Mientras tanto, en Hungría, la iniciativa del cambio venía no de un sólido movimiento opositor al comunismo, sino del propio comunismo oficial. El secretario general de los comunistas húngaros, Janos Kadar, era un tipo que tenía cinco años cuando estalló la Revolución Rusa, un vieja guardia que, de hecho, fallecería en julio de aquel 1989. Era, pues, un hombre a la antigua, un tipo que tenía cuarenta tacos cuando murió Stalin y era, en consecuencia, un tipo que cuando le hablaban de la apertura del régimen amartillaba su fusil. Kadar, un juguete roto del comunismo finisecular, fue sustituido por Karoly Grosz, que era el primer ministro; aunque quien en realidad cortaba el bacalao del reformismo húngaro era Imre Pozsgay.

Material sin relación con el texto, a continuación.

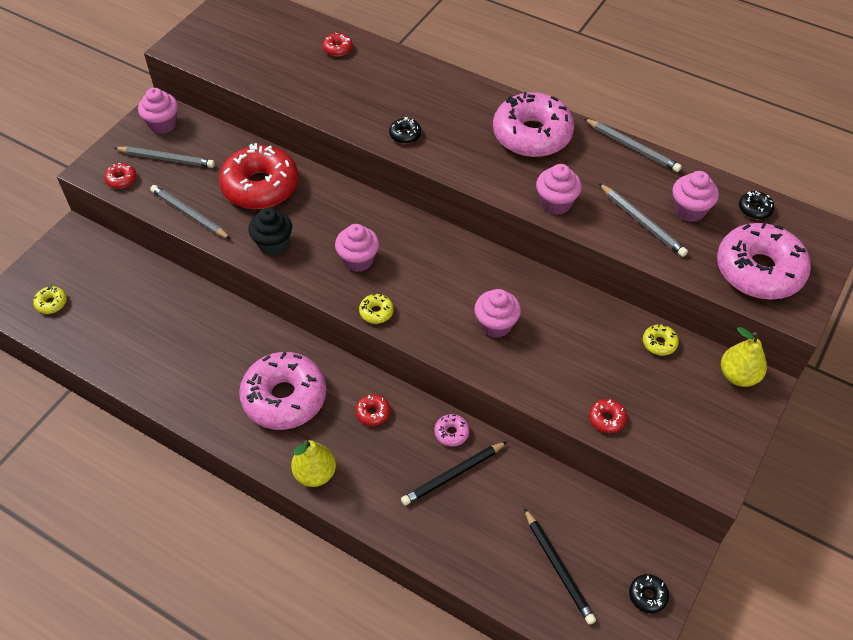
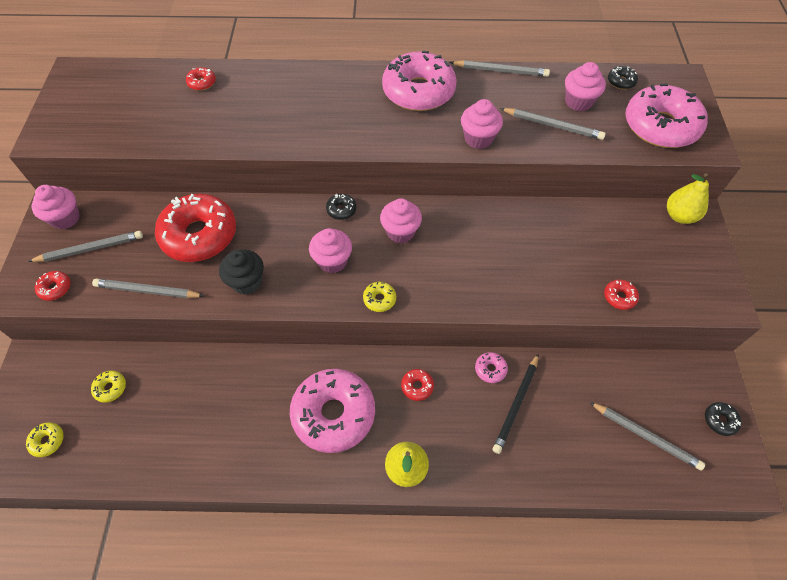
camera: 30 degrees left, 5 degrees up
black donut [389,117,421,144] -> black donut moved to [326,194,356,220]
pink cupcake [474,289,521,338] -> pink cupcake moved to [380,198,422,243]
black pencil [524,508,596,625] -> grey pencil [589,402,705,470]
yellow donut [643,324,679,356] -> yellow donut moved to [91,371,126,403]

Pozsgay sorprendió a propios y extraños (en Occidente, a los que se enteraron, porque la Prensa, la verdad, apenas olió el incendio) en febrero de 1989, cuando arrastró al Partido Comunista de Hungría a dar un paso que era largamente demandado en el país pero que nunca se había dado: dar marcha atrás en la decisión tomada en su día por el mismo Partido, en el sentido de que la llamada revolución de 1956 había sido una tentativa contrarrevolucionaria; el PCH hubo de reconocer que había sido un movimiento nacional.

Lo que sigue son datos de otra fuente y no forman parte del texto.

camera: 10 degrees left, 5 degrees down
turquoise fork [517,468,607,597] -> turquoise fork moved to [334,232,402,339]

Entre febrero y junio, finalmente, se darían dos pasos más que diluyeron homeopáticamente el poder comunista húngaro: uno, aceptar el multipartidismo; el otro, el abandono por parte del Partido Comunista del marxismo-leninismo y el principio de la dictadura del proletariado. Se anunciaron elecciones para las primeras semanas de 1990.